*** Opening of Text segment ***

Should we allow people to die for a principle? This is how the issue of Organ Trade is more likely to crawl into people’s conscience. What is heavier in the ethical scale, organ trade or human lives?
The Church has stubbornly maintained that “the human person” should be at the centre of all ethical decisions. Doesn’t this imply that the morality of organ trade depends on how many human persons may benefit from it?
Some think that legalizing the organ trade will resolve the problem of the shortage of kidneys and save the lives of kidney patients waiting for a transplant. An ethical and controlled kidney market will also wipe out the unethical black market that already exists.
Others disagree. They think the poor, (who are more likely to be the sellers), will be exploited by the rich, (who are more likely to be the buyers). The organ trade will also increase the demand for kidneys, since those who sell their kidneys will be more likely to need a kidney themselves, when, in their old age, their only kidney may start to fail. Furthermore, organ trade will discourage possible donors to donate when they see that others are getting paid for what they would give freely.
These two opposite conclusions are however both based on considering only the consequences of legalizing organ trade. If legalizing organ market brings about more benefits than harm, then it should be pursued.
This kind of pragmatic thinking was “invented” by Jeremy Bentham (1748-1832), is known as utilitarianism and has become the way ethical issues are decided in our culture. Utilitarians claim that if a Nobel Prize and a beggar share a waterlogged raft that could only support one person, the laureate could ethically push the beggar off since he would be more useful to society. In other words, killing is neither right nor wrong; it all depends on the beneficial consequences of each particular act of killing. Thus, it does not really matter what you are doing but what happens as a consequence of your action.
This system forgets that human actions are moral or immoral because they make the person moral or immoral, independently on what happens after their decision is made.
Socrates believed that it was better to suffer injustice than to cause it. There is nothing practical about that, but it is sublimely ethical. Jesus said, the man “who looks at a woman lustfully, has already commited adultery in his heart” (Mt 5:28 ) independently on whether the physical adultery is committed or not. What we choose to do certainly affects the world around us, but it also affects us. By deciding to commit murder, we have changed ourselves into persons capable of murdering, even if we later fail to carry out the actual murder.

*** Close of Text segment ***
*** Opening of Information supplied ***

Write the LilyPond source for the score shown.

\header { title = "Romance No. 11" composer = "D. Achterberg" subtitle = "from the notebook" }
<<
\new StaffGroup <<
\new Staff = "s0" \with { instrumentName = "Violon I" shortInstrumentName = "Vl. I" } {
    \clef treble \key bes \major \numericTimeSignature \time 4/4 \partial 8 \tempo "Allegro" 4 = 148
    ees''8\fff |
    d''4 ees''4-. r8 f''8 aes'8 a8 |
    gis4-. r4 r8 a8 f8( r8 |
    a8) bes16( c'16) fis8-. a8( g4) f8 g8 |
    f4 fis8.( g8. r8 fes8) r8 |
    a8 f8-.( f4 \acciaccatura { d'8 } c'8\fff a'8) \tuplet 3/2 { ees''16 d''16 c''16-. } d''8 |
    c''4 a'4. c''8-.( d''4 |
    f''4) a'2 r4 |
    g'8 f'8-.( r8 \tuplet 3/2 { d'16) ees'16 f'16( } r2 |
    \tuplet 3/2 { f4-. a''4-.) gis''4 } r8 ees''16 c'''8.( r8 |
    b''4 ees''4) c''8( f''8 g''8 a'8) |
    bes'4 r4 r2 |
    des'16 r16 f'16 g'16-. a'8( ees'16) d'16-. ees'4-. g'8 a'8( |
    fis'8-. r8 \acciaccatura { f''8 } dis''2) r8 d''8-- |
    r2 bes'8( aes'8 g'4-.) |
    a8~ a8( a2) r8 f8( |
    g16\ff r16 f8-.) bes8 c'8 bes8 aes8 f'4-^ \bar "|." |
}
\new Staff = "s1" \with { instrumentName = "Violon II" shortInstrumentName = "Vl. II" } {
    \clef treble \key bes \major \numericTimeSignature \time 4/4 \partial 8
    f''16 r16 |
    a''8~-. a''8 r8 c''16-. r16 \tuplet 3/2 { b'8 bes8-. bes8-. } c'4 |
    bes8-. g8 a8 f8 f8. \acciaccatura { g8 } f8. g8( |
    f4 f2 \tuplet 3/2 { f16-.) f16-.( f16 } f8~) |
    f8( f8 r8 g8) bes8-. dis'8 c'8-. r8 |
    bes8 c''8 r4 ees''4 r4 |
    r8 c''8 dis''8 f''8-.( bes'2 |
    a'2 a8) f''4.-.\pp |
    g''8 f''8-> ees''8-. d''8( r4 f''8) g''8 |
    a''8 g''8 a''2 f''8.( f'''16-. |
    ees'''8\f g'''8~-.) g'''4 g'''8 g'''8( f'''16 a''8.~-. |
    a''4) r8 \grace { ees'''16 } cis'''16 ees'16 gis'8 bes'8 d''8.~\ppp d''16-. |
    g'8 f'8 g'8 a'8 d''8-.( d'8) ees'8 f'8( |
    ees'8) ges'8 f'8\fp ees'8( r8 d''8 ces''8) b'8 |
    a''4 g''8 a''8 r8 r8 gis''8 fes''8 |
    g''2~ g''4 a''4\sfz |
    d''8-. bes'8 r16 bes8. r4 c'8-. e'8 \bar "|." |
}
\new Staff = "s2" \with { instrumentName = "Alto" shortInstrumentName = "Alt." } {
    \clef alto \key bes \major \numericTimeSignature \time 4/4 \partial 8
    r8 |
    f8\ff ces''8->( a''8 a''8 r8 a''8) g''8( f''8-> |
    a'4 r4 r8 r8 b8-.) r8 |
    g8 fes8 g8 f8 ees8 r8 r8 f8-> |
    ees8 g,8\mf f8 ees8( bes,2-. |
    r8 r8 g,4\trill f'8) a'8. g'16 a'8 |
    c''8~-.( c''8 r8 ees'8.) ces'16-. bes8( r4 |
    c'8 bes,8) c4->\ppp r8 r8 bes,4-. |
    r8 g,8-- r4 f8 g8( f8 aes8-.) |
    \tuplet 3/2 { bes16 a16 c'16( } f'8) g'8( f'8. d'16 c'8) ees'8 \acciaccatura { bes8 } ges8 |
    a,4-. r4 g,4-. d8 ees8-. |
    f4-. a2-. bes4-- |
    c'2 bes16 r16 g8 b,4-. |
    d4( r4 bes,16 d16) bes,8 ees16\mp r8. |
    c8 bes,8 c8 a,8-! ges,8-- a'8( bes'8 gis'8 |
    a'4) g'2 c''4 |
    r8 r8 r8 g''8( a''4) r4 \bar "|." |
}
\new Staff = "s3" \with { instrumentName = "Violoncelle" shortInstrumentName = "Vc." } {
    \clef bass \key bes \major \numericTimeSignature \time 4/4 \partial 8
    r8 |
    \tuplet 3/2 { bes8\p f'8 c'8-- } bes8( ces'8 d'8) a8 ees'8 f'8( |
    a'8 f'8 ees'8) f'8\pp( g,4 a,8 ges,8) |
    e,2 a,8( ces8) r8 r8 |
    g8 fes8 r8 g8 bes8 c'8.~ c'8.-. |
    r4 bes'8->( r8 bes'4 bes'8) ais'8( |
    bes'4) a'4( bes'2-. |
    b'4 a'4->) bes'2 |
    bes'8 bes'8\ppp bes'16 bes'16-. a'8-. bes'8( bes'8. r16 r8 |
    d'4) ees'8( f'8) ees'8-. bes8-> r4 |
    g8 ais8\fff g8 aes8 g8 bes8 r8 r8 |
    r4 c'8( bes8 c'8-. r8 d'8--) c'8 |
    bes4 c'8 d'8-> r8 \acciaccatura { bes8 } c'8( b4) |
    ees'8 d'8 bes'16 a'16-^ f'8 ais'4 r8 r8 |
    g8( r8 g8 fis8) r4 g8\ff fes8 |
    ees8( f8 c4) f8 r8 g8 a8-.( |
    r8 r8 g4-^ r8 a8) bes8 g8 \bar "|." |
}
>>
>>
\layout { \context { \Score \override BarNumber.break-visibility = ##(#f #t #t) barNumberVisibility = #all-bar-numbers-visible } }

*** Close of Information supplied ***

Assigned task - In the passage on organ trade, who is credited with inventing utilitarianism? The records come from a separate source unrelated to the text.

Response below - Jeremy Bentham (1748-1832).